How do you encode your paper scans?

Atemu@lemmy.ml · 1 year ago

How do you encode your paper scans?

Saigonauticon@voltage.vn · 1 year ago

Oh, it’s common in my country to use a smartphone to ‘scan’ documents by actually just taking a lousy photo of them. It’s so prevalent that when you tell someone to do a scan they usually do this instead.

I bought a cheap canon scanner for 50$ and it’s pretty perfect for legal documents. A little slow maybe. I use SANE, then do lossy compression too.

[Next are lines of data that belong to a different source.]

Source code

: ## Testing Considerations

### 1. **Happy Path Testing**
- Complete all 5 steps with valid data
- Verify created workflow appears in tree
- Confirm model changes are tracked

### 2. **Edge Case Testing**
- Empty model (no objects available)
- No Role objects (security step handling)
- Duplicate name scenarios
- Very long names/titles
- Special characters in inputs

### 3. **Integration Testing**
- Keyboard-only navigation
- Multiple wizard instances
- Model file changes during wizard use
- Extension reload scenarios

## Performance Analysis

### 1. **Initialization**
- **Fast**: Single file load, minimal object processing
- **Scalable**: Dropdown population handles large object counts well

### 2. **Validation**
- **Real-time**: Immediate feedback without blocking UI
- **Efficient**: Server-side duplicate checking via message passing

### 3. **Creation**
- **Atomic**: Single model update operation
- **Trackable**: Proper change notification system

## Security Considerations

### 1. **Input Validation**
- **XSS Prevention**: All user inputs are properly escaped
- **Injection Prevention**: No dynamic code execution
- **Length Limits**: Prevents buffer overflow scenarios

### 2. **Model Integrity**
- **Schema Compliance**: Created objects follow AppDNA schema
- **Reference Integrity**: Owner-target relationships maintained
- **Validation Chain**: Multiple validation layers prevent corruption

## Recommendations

In rare situations I’d then post process the PDF to even worse quality using ghostscript, for example when a foreign visa application form requires a scan of a really long document, but doesn’t accept sizes over 2MB.

Atemu@lemmy.ml · 1 year ago

I use SANE, then do lossy compression too.

Well, what kind of lossy compression? JPEG?

IME, JPEG looks quite terrible for text documents -even at q=95.

Saigonauticon@voltage.vn · 1 year ago

Yeah just jpeg. Always comes out perfectly legible.

dpflug@hachyderm.io · 1 year ago

@Atemu
I just use grayscale PNGs, myself. optipng usually takes them down to a decent size.
@Saigonauticon

Atemu@lemmy.ml · 1 year ago

Hmm, I’m using grayscale PNGs as my baseline here. A 150dpi scan is about 1.3MiB.

A (for the purpose of text documents) similar quality WEBP is about 1/4 of that.

kyle@infosec.pub · 1 year ago

You could also try adjusting the contrast a bit. I use an app called Genius Scan, which increases the contrast of the scanned image to reduce the number of bits needed per pixel. This reduces the size of the file quite a bit, although it obviously isn’t a true representation of the scanned document. The TextCleaner imagemagick plugin looks like it’s doing something similar.

dpflug@hachyderm.io · 1 year ago

@Atemu
Webp is much better, as long as your target reader(s) support it.

Atemu@lemmy.ml · 1 year ago

Yes, as I said.

As also mentioned in the post, I need a solution for multiple pages and an image (no matter what format) only represents a single page and WEBPs don’t go into PDFs.

Sifr Moja@mastodon.social · 1 year ago

@Saigonauticon @Atemu A scanner is a camera. Why complicate things?